Siyaset, ekonomi, magazin vs. derken çevremizde olup biten çok daha ciddi sorunlardan habersiz; görüntünün değil içeriğin önemli olduğunu öğrenemediğimiz bir hayatı yaşamayı sürdürüyoruz.
Her zaman olduğu gibi yaldızlı görüntüsünün ardında ciddi sıkıntıları da beraberinde taşıyan birçok çalışmanın hararetle sürdürüldüğü güzel ülkemizde; kamaşan gözlerimizin göremediği sorunlar, belki bugün bizleri etkilemese de yarın çocuklarımıza ve torunlarımıza zorlu anlar yaşatacak. Bugün yalnızca İstanbul’da olan bu çalışmaları değerlendirirken,ülkemizin dört bir yanında sürdürülen bu türdeki projeleri birer dünya vatandaşı gözüyle değerlendirmek, takip etmek, bir şeyler yapmak insanlık namına çok önemlidir.

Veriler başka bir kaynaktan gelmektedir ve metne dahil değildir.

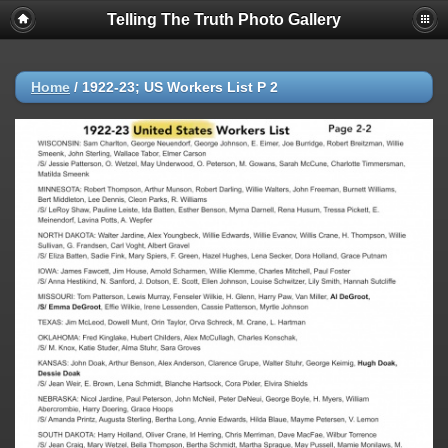
Telling The Truth Photo Gallery
Home
/
1922-23; US Workers List P 2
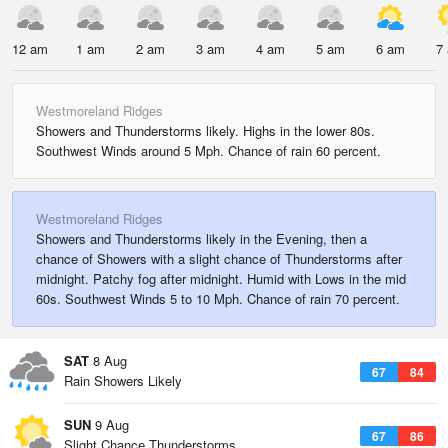
12 am
1 am
2 am
3 am
4 am
5 am
6 am
7
Westmoreland Ridges
Showers and Thunderstorms likely. Highs in the lower 80s.
Southwest Winds around 5 Mph. Chance of rain 60 percent.
Westmoreland Ridges
Showers and Thunderstorms likely in the Evening, then a
chance of Showers with a slight chance of Thunderstorms after
midnight. Patchy fog after midnight. Humid with Lows in the mid
60s. Southwest Winds 5 to 10 Mph. Chance of rain 70 percent.
SAT
8 Aug
67
84
Rain Showers Likely
SUN
9 Aug
67
86
Slight Chance Thunderstorms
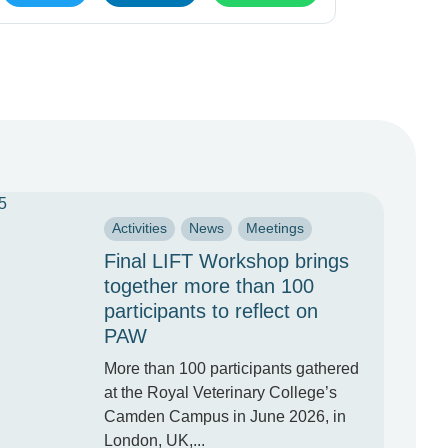
Activities
News
Meetings
Final LIFT Workshop brings
together more than 100
participants to reflect on
PAW
More than 100 participants gathered
at the Royal Veterinary College’s
Camden Campus in June 2026, in
London, UK,...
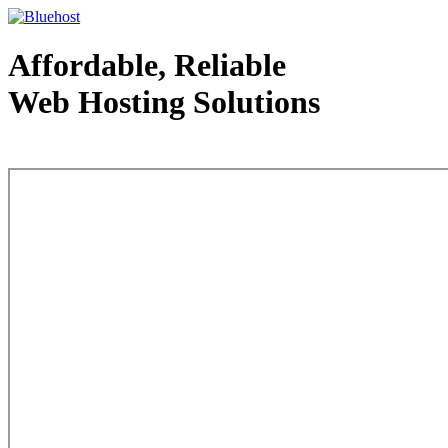
Affordable, Reliable
Web Hosting Solutions
Web Hosting - courtesy of www.bluehost.com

Kanal İstanbul Projesi’ni bilmeyen yoktur sanırım. Olumlu-olumsuz herkesin fikir beyan ettiği projenin finansal, siyasi, ekonomik boyutuyla şahsen hiç ilgilenmiyorum. Beni ilgilendiren ve kanaatimce insanlığı ilgilendirmesi gereken, projenin doğaya -ekolojik sisteme olan etkileri. Yapılan araştırmalar ve uzman görüşlerini okudukça endişelerimin ne kadar yerinde olduğuna daha çok kanaat getirdim.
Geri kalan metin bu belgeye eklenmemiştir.